Start of Given data

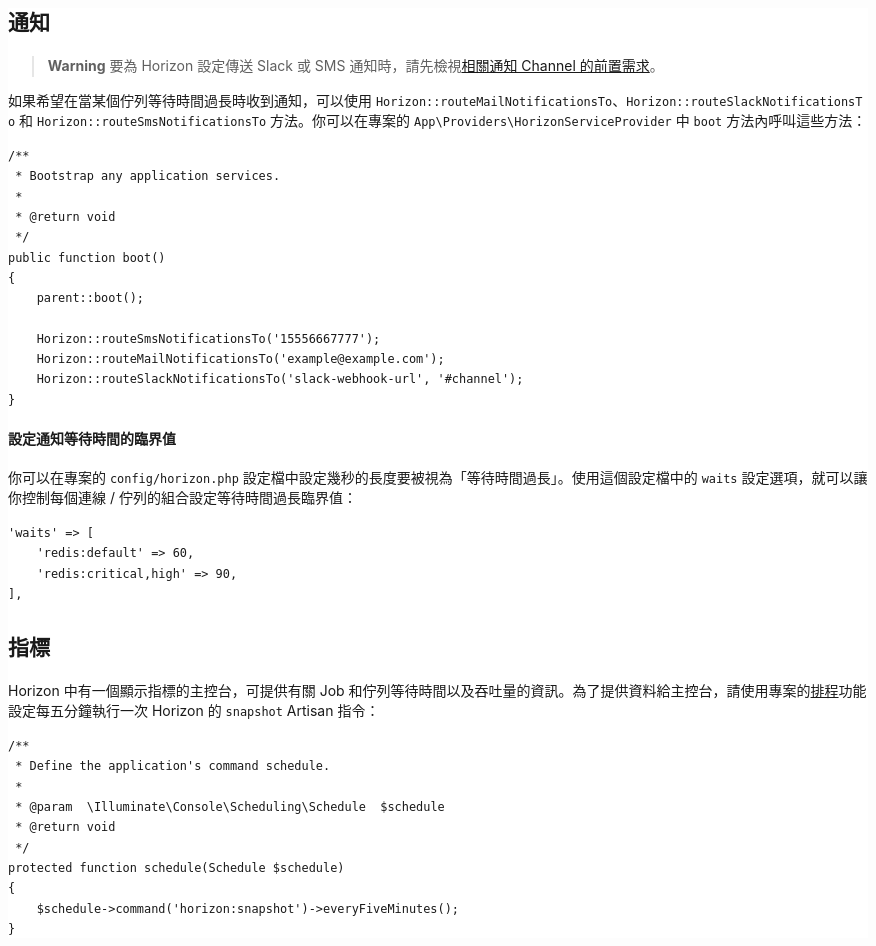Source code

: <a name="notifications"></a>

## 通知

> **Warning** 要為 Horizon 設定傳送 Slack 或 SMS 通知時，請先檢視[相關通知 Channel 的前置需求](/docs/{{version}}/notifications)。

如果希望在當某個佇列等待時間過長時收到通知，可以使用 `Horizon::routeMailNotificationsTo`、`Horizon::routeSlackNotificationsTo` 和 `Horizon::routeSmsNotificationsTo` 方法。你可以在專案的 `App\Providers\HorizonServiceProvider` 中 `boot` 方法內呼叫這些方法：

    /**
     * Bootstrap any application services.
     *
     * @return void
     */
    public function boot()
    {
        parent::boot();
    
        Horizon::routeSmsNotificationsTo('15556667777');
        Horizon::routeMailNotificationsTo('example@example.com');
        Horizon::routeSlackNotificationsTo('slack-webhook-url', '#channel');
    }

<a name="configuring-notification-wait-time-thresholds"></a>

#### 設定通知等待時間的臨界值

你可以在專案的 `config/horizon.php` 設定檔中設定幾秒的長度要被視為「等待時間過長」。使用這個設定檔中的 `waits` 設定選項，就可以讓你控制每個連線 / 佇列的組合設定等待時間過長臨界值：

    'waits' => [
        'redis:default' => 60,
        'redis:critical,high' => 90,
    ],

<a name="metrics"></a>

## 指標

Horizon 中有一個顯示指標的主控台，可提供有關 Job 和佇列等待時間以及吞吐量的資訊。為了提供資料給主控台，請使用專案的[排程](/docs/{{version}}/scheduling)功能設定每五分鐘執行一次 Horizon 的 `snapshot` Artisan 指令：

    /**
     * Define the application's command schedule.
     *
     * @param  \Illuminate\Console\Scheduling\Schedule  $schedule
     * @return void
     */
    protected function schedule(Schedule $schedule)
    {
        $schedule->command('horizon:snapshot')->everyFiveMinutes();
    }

End of Given data
Start of Given data

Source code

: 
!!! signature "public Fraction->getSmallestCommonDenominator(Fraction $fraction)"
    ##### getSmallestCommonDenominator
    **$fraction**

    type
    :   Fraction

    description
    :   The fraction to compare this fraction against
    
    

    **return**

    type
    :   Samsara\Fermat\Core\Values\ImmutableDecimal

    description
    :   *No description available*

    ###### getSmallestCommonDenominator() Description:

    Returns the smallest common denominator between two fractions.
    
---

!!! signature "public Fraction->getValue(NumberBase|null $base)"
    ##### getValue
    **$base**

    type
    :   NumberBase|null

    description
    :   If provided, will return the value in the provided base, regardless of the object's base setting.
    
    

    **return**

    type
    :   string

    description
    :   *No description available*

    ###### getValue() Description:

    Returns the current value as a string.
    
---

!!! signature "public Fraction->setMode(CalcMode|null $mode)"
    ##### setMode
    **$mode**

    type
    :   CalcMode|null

End of Given data

How to complete this task:
Within the entries above, find the string "version" and return each line that holds it.

Response to the task:
> **Warning** 要為 Horizon 設定傳送 Slack 或 SMS 通知時，請先檢視[相關通知 Channel 的前置需求](/docs/{{version}}/notifications)。
Horizon 中有一個顯示指標的主控台，可提供有關 Job 和佇列等待時間以及吞吐量的資訊。為了提供資料給主控台，請使用專案的[排程](/docs/{{version}}/scheduling)功能設定每五分鐘執行一次 Horizon 的 `snapshot` Artisan 指令：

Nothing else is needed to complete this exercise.